* **Task instructions**:
If a line in the data has the string "linecap", please show it.

* **Dataset**:
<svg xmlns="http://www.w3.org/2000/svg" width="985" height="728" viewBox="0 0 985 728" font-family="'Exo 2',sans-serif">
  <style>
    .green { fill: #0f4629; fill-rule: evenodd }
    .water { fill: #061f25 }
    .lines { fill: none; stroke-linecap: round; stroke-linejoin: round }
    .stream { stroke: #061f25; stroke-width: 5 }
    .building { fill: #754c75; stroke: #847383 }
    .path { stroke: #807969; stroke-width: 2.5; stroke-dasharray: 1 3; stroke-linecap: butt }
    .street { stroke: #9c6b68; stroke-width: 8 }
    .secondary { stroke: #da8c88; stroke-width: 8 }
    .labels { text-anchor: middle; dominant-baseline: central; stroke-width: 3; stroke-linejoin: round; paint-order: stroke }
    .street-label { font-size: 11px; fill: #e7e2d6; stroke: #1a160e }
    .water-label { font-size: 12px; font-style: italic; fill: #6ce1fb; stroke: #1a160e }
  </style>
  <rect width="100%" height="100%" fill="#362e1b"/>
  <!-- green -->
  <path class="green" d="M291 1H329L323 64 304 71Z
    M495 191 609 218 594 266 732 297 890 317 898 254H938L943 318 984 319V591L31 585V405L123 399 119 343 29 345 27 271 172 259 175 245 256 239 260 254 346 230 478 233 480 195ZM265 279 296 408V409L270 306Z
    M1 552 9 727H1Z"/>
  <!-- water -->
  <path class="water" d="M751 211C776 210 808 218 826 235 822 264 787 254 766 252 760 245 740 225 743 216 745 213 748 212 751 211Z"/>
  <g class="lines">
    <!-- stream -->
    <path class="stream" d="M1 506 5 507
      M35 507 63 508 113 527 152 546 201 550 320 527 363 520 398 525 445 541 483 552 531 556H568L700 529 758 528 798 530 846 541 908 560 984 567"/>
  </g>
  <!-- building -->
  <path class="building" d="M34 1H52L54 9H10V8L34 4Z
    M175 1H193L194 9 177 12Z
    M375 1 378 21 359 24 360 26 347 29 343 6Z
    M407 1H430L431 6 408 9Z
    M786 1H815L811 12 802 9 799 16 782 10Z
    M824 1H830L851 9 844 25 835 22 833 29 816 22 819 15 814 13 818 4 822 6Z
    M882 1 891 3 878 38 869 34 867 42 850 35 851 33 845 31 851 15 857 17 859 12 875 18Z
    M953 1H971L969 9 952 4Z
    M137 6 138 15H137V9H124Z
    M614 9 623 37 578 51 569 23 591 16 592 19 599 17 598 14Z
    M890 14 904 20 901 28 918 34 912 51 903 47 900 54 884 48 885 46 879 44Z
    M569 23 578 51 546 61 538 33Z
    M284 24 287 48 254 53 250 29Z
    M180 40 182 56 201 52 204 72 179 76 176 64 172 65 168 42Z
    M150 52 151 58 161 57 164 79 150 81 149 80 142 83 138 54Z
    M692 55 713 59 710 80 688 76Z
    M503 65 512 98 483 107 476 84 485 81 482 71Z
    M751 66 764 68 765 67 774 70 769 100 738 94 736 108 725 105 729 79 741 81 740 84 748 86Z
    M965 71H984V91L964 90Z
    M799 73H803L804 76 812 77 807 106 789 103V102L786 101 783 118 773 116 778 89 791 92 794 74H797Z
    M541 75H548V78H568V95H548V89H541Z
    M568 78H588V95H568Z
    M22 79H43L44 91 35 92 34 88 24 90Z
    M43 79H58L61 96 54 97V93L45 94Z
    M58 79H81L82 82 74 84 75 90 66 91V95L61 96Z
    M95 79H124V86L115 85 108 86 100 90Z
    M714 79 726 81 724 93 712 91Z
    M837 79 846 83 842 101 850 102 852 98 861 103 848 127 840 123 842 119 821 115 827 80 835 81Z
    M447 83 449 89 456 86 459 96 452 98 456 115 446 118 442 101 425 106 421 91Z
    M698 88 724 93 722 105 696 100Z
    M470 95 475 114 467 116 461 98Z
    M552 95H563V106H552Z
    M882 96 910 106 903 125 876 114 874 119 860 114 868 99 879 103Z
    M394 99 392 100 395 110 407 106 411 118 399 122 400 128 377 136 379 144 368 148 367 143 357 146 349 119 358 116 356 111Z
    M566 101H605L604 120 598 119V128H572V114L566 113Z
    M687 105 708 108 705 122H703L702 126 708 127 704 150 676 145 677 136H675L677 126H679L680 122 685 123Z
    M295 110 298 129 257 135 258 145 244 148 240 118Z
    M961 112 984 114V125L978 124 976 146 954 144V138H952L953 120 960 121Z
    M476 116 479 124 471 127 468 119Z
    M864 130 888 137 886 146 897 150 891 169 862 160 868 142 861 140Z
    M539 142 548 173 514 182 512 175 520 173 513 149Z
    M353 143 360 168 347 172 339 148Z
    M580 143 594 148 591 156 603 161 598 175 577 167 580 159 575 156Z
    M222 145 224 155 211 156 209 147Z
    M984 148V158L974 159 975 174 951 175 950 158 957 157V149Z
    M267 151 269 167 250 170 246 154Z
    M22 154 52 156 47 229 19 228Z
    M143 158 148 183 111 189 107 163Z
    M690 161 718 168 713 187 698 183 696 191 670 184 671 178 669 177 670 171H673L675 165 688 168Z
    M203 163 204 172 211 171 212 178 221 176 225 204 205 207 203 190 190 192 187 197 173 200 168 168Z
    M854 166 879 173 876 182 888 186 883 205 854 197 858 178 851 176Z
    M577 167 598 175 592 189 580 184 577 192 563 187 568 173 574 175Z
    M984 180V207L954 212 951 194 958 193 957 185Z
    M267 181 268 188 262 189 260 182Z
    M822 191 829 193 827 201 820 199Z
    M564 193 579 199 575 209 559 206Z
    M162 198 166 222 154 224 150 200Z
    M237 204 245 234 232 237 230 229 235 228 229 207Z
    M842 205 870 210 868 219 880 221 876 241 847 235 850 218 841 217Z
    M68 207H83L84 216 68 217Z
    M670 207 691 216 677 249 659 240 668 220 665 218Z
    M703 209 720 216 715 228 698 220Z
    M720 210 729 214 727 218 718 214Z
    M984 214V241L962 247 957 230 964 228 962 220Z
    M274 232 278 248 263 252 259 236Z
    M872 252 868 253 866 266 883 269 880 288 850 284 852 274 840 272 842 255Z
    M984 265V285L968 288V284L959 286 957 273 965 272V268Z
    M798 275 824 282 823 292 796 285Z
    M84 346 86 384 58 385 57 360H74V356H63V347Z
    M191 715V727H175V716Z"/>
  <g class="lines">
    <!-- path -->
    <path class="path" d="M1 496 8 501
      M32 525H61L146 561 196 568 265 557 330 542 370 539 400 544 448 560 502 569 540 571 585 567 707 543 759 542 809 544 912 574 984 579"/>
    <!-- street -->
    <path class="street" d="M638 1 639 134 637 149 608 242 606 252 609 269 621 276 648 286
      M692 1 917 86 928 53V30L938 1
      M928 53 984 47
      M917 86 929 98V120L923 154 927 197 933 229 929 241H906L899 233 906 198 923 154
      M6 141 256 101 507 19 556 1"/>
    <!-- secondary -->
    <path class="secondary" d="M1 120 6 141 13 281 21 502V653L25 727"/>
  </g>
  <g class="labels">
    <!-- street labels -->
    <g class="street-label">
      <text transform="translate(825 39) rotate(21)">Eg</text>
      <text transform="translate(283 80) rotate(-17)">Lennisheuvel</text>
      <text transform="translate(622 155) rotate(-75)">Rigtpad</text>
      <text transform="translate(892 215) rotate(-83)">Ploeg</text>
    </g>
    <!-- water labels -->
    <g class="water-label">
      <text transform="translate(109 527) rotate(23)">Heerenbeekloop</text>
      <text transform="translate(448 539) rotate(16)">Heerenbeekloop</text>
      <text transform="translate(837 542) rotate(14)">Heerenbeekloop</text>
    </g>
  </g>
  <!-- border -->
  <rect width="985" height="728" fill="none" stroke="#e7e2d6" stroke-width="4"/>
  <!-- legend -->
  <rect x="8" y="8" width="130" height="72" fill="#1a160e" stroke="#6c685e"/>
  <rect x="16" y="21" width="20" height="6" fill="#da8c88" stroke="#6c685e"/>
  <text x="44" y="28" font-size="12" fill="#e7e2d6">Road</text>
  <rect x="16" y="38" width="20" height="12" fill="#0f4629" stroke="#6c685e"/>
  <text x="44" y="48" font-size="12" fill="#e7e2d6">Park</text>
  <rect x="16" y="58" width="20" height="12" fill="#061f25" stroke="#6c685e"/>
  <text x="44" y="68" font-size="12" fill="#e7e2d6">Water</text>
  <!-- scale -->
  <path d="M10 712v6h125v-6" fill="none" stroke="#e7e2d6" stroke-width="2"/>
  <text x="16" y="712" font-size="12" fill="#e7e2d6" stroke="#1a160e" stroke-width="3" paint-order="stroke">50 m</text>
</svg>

* **Solution to this task**:
    .lines { fill: none; stroke-linecap: round; stroke-linejoin: round }
    .path { stroke: #807969; stroke-width: 2.5; stroke-dasharray: 1 3; stroke-linecap: butt }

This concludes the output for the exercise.